题目 A ::
请在记录中找到含有“Answer: (B)”的那一行,从这一行一直往下抄到含有“Given the screenshot: What”的那一行,首尾两行都算在内,一字不改。

节选原文 ::
══════════

请问哪有BNC Sampler,如何在.byu.edu的BNC中对检索结果进行随机抽样

请问在哪个网址可以免费使用BNC Sampler语料库?在以下这个网页上http://www.lextutor.ca/concordancers/concord_e.html的choose a corpus 选项中选择BNC Written (1million)和BNC Spoken (1million)就是吗?但是检索出的语料并未标注词性,而BNC Sampler是进行了标注的,所以请问以上网页上的BNC Written (1million)和BNC Spoken (1million)语料库是不是就是BNC Sampler?
另外,请问使用http://corpus.byu.edu/上的BNC-BYU,如果检索出的结果太多,可不可以进行随机抽样?如果可以,应该怎么操作呢?
急盼高人指点,多谢!
 
回复: 请问在哪个网址可以免费使用BNC Sampler语料库,如何在http://corpus.byu.edu/上的BNC语料库中对检索结果进行随机抽样?谢谢!

请问在哪个网址可以免费使用BNC Sampler语料库?在以下这个网页上http://www.lextutor.ca/concordancers/concord_e.html的choose a corpus 选项中选择BNC Written (1million)和BNC Spoken (1million)就是吗?但是检索出的语料并未标注词性,而BNC Sampler是进行了标注的,所以请问以上网页上的BNC Written (1million)和BNC Spoken (1million)语料库是不是就是BNC Sampler?

══════════

所给记录 ::
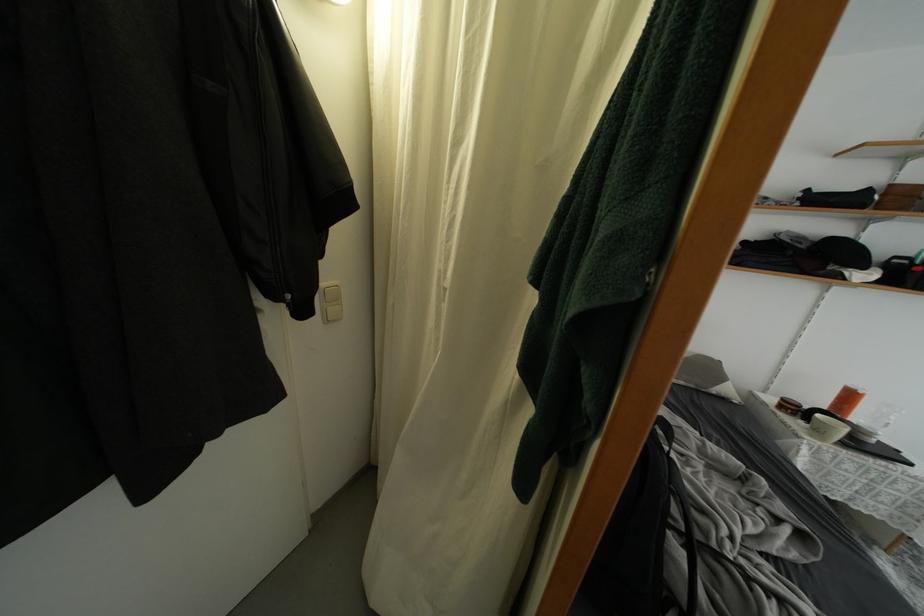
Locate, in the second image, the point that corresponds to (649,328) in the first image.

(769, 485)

══════════

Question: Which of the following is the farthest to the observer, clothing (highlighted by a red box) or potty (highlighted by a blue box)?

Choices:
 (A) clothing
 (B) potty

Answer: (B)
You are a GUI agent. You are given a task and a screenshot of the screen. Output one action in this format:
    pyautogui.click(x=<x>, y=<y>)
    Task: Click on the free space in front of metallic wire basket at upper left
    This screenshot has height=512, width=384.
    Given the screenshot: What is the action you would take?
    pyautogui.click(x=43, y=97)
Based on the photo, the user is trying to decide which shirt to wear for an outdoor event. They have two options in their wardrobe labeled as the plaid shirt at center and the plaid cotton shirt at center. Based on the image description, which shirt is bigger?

══════════

题目 B ::
根据节选原文回答:
(i) 在 lextutor 网页的 choose a corpus 选项中,提问者选的是哪两个语料库?
(ii) 用这两个语料库检索出的语料,与 BNC Sampler 有什么不同?
(iii) 在 BNC-BYU 上检索结果太多时,提问者想对结果做什么操作?

参考解答 A ::
Answer: (B)
You are a GUI agent. You are given a task and a screenshot of the screen. Output one action in this format:
    pyautogui.click(x=<x>, y=<y>)
    Task: Click on the free space in front of metallic wire basket at upper left
    This screenshot has height=512, width=384.
    Given the screenshot: What is the action you would take?

参考解答 B ::
(i) BNC Written (1million) 和 BNC Spoken (1million)。
(ii) 检索出的语料没有标注词性,BNC Sampler 则标注了词性。
(iii) 随机抽样。